Джон! Только что я был Ривом — люди всегда переходят на дружеский тон, когда чего-то хотят от тебя и не уверены, что получат. Его сморщенное личико оживилось в предвкушении сплетен.
— Что сегодня говорили на исповеди?
— Ерунду всякую.
— Я заметил одного парня со скотного двора, — продолжил благочинный. — С чем он приходил?
— Сказал, что влюбился.
— Да ну? И кто эта счастливица?
— Вряд ли это имеет значение.
— Любовь всегда имеет значение, особенно когда у нас на руках загадочная смерть. Любовь всегда… — он сделал паузу, — соучастница.
Я сморкнулся. Иногда мне казалось, что если я сделаю что-нибудь внезапное — зашумлю или шевельнусь ни с того ни с сего, — сон развеется и благочинный исчезнет.
— Анни, собственно говоря. Моя сестра. Парня зовут Ральф Дрейк. Пустое мимолетное увлечение.
Он издал короткое уфф. И что бы это значило? Я бы предпочел не говорить ему ничего и ни о ком, ни слова о том, что происходит на исповедях, но, увы, ранее, когда я еще доверял ему и ждал от него помощи, мы условились, что будем полностью откровенны друг с другом.

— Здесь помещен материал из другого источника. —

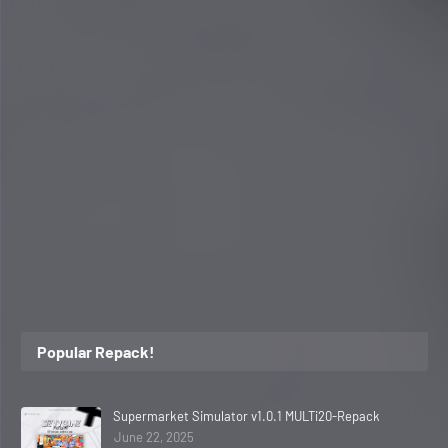
Popular Repack!
Supermarket Simulator v1.0.1 MULTi20-Repack
June 22, 2025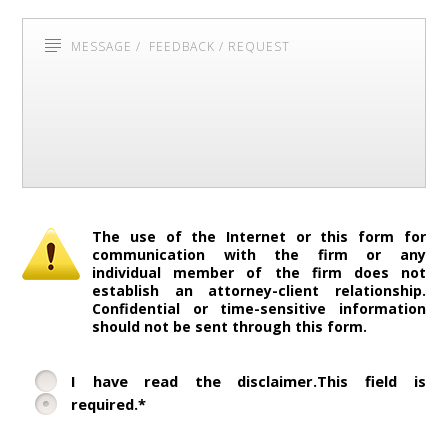
The use of the Internet or this form for
communication with the firm or any
individual member of the firm does not
establish an attorney-client relationship.
Confidential or time-sensitive information
should not be sent through this form.
I have read the disclaimer.This field is
required.*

К моей великой досаде, спешить благочинному было явно некуда, он рта не раскрывал и только смотрел на меня одновременно требовательно и просительно. Потом взял меня за запястье:
— Не могу не предупредить. Имейте в виду, если те, кому есть что скрывать, все же придут на исповедь, они наплетут с три короба и ни звука не проронят о самом важном. Вот почему вам следует быть проницательным, хитроумным, чтобы услышать то, что они не сочли нужным сказать. — Он склонил набок свою аккуратную кукольную головку, и воздух, звенящий, чистый, будто отпрянул от него. — Кстати… Оливер Тауншенд приходил на исповедь?
Он не отпускал мое запястье; точно так же сегодняшним утром я держал в руке кизиловую веточку, не зная, что с ней делать, но пытаясь придать ей некий тайный смысл.
— Нет, — ответил я, — Тауншенда я не видел.
— Итак, — продолжил он, — вскрылось ли что-нибудь новое… из разряда смертоубийственного?
Высвободив запястье, я зашагал дальше.
— Роберт Танли убил собаку.
— Ох, — благочинный всплеснул руками, — он что, сел на нее? — Редкая вспышка юмора у нашего начальника.
— Отравил.
Упоминание отравы взбодрило благочинного — легкий сбой в походке, если присмотреться повнимательнее, выдал его: в душе он уже праздновал победу.
— Отравил чем?
— Монашьим куколем.
— Монаший куколь? Ясно. Монаший куколь… ну-ну. Однако я должен спросить, где он его взял? — Ликование слышалось в его голосе, словно, копаясь в земле, он неожиданно для себя нарыл золотую монету. — Монаший куколь вырастает к концу лета, а сейчас середина февраля.
— Он цветет в конце лета, но его корни живы весь год.
Тогда он спросил, насупившись, будто строгий учитель:
— Откуда он знал, где его искать?
— Монаший куколь растет за ручьем, там, где живут Танли и Мэри Грант, куколь любит сырость и тень, он жмется к скалам или прячется в зарослях кустарника. Любой в нашей деревне скажет вам, где его искать, мы потеряли столько овец, прежде чем прекратили пасти их на тамошних полях.